§ Raw data:

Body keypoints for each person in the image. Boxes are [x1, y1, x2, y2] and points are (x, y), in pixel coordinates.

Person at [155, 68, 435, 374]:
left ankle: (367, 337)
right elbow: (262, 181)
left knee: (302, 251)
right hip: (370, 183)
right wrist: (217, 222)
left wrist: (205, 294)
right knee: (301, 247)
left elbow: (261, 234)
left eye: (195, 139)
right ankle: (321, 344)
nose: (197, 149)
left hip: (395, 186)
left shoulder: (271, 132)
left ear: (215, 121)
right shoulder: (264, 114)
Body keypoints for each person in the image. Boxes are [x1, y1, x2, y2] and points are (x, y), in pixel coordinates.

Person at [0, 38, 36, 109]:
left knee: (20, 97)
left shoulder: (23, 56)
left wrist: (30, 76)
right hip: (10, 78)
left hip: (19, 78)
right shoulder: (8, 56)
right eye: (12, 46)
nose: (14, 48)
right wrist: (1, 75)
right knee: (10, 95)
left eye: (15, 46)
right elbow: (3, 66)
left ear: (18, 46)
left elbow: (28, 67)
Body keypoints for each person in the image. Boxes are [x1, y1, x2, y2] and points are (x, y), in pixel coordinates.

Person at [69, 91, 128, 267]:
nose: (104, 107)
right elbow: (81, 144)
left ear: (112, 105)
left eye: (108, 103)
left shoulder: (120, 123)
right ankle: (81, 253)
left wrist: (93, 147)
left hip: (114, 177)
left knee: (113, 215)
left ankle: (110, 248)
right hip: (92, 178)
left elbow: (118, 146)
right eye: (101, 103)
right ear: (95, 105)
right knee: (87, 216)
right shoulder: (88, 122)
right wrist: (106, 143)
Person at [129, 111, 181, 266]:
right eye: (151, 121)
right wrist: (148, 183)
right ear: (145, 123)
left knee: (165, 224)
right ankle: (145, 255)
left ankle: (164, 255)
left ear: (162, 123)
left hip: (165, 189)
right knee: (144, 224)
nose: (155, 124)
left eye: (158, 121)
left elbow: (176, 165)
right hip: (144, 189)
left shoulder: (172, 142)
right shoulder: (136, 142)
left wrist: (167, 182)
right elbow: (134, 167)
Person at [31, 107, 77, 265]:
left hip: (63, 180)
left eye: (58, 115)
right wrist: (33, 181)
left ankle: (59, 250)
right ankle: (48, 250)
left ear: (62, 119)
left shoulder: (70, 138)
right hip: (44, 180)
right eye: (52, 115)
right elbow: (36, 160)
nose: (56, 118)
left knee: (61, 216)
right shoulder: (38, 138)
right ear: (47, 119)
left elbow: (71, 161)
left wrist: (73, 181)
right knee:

§ What is required: Reproduce exactly the stretch of lines that starts at the one containing "left elbow: (176, 165)" and ends with the final line of the data, including both ends and nothing more.

§ Exercise solution:
left elbow: (176, 165)
right hip: (144, 189)
left shoulder: (172, 142)
right shoulder: (136, 142)
left wrist: (167, 182)
right elbow: (134, 167)
Person at [31, 107, 77, 265]:
left hip: (63, 180)
left eye: (58, 115)
right wrist: (33, 181)
left ankle: (59, 250)
right ankle: (48, 250)
left ear: (62, 119)
left shoulder: (70, 138)
right hip: (44, 180)
right eye: (52, 115)
right elbow: (36, 160)
nose: (56, 118)
left knee: (61, 216)
right shoulder: (38, 138)
right ear: (47, 119)
left elbow: (71, 161)
left wrist: (73, 181)
right knee:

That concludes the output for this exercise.